Appearing on Weekend Update kitted out in full merry clown gear (spinning bow tie, squirting flower, malfunctioning bike horn, and all), Strong came out to uneasy audience applause greeting her creation. That only increased as Strong, alternating Goober’s clown schtick with what sure sounded like a personal tale of an abortion “the day before my 23rd birthday,” excoriated Texas’ Republican-controlled legislature for passing the nation’s most restrictive anti-abortion measure. But, you know, in a wacky way, since she’s a clown! “It’s a rough subject, so we’re gonna do fun clown stuff to make it more palatable!,” beamed Goober, before hastily offering Weekend Update anchor Colin Jost a nice, distracting ballon animal.

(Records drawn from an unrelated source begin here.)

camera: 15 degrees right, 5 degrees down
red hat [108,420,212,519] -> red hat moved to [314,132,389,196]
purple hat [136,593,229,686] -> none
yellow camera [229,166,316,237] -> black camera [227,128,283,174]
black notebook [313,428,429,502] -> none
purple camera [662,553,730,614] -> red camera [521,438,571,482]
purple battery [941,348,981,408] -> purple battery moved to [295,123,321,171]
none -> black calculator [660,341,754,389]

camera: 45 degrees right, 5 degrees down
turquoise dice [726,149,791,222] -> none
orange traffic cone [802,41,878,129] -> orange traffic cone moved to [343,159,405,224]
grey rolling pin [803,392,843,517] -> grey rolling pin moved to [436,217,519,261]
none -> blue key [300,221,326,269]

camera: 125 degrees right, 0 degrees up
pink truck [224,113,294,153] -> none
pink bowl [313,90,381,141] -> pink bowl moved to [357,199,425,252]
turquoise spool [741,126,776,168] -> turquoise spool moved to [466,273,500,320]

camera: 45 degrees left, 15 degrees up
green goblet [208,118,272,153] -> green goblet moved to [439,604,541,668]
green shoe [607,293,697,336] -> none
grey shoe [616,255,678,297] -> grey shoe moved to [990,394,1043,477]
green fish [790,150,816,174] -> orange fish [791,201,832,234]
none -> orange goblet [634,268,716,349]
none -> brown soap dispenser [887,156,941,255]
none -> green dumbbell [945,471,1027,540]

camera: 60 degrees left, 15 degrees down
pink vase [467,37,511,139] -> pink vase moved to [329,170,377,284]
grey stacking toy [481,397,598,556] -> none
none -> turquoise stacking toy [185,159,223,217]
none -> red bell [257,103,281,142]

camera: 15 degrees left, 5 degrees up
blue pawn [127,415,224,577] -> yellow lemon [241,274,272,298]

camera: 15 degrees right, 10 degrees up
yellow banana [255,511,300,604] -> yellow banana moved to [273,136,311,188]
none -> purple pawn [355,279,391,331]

For Strong, who’s taken a more direct comic approach when addressing politicians on the issue of abortion in the past, Goober’s antics functioned as a jarringly furious delivery device for some bracingly frank talk. Not only about her (either Goober or Strong’s) abortion experience, but about how conservatives’ constant woman-shaming has stifled meaningful conversation about the procedure even among Strong (or Goober’s) close circle of friends. Noting that one in three American women have an abortion in their lifetime, Strong/Goober yet lamented how it takes going out on a limb for any woman to try and speak about the issue with her peers.
“And then, like, eight other clowns at the table say they’ve had an abortion, too, ’cause that’s how common it is,” Goober related, adding that, after that, “Everyone’s excited and relieved to be talking about it.” Cue bicycle horn, since Goober’s just a silly clown! You know, even when noting that, if she hadn’t had her abortion at 23, “I know I wouldn’t be a clown on TV today,” and that the only thing criminalizing abortion will do is ensure “a bunch of dead clowns in a dark alley.”
For Strong, the Goober’s manic routine served to mask her own barely contained anger at not only Texas’ patently unconstitutional law (which bans abortions even before women can know they’re pregnant) but also the successful stigmatization of a legal medical procedure that’s nobody’s goddamned business but the woman involved. (“What the dick is that?,” Strong asked of the Texas law, with Jost sheepishly reminding her about what you can’t say on live TV.) “It’s gonna happen, so it ought to be safe, legal, and accessible,” Strong/Goober concluded, her point emerging in the high, squeaky voice of someone who’s just sucked down a balloon’s-worth of helium in order to ease viewers into the unnecessarily stigmatized discussion. Honka-honka!